* EXTRAIT CITÉ

<<<<

Nicolas de Clémanges (11),
né
vers 1360 au village de ce nom en Champagne, devint, en 1393,
recteur de l'université de Paris. Secrétaire de Benoît XIII en
Avignon,
il fut vite dégoûté par « le tumulte, l'ambition et les vices
de la plupart », et, après un séjour à Langres, il s'enferma
dans un couvent de Chartreux. Il s'y plongea dans l'étude de la Bible
(12)
et il y écrivit divers traités. Revenu à Paris en 1425, il y fait des
cours de théologie et d'éloquence au Collège de Navarre. Il expose des
vues ecclésiastiques identiques à celles de ses maîtres d'Ailly et
Gerson dans sa Discussion sur le Concile général, composée de trois
lettres écrites vers 1415. Au-dessus du pape, il place le concile,
subordonné lui-même à l'autorité des Écritures. Il doute que le
Saint-Esprit ait inspiré toutes les assemblées oecuméniques et il
affirme hardiment que l'Eglise n'est que là où est le Saint-Esprit.
Quant à la corruption du clergé, il la flétrit dans son traité sur les
Prélats simoniaques (13).
Nicolas de Cusa (14),
né en 1401 à Cues, près de Trèves,
devint docteur en droit à Padoue, puis il étudia
la théologie. En 1432, on le voit à Bâle, où il soutient la suprématie
des conciles. Dans son fameux ouvrage sur l'Unité catholique (De
Concordantià catholicà), paru en 1433, il déclare que Pierre n'a pas
reçu plus de pouvoirs que les autres apôtres et que la prétendue
Donation de Constantin est un faux, et il préconise la supériorité des
conciles et l'élection démocratique des évêques (a clero et populo).
Mais, quatre ans plus tard, il devint un chaud défenseur d'Eugène IV,
sous l'influence de Piccolomini et du cardinal Julien Cesarini, ancien
légat en Bohême.
Une heureuse négociation politique
lui valut la faveur de Nicolas V, qui le nomma cardinal et évêque de
Brixen (Brigue) en Tyrol. Déconsidéré par sa cupidité, il alla finir
ses jours à Todi, en Ombrie (1464).

>>>>

* DONNÉES ENREGISTRÉES
<<<<

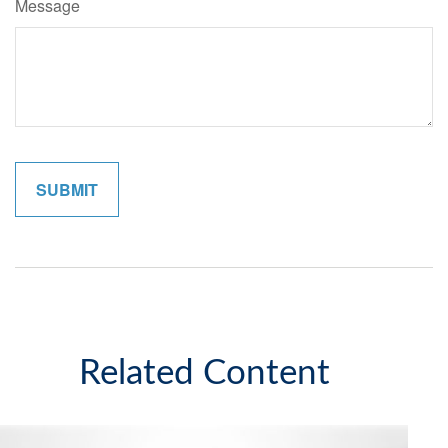
Message
Related Content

>>>>

* PROBLÈMES À RÉSOUDRE
a) Recopiez sans rien changer le passage de l'extrait qui va de « Une heureuse négociation » à « en Ombrie (1464). ».
b) Relevez toutes les années écrites en chiffres dans l'extrait.
c) D'après l'extrait, dans quel établissement Nicolas de Clémanges enseigna-t-il la théologie et l'éloquence après son retour à Paris ?
La liste constitue un matériau à part, sans lien avec l'extrait.

* RÉPONSES NUMÉROTÉES
a)
Une heureuse négociation politique
lui valut la faveur de Nicolas V, qui le nomma cardinal et évêque de
Brixen (Brigue) en Tyrol. Déconsidéré par sa cupidité, il alla finir
ses jours à Todi, en Ombrie (1464).

b) 1360, 1393, 1425, 1415, 1401, 1432, 1433, 1464

c) Au Collège de Navarre.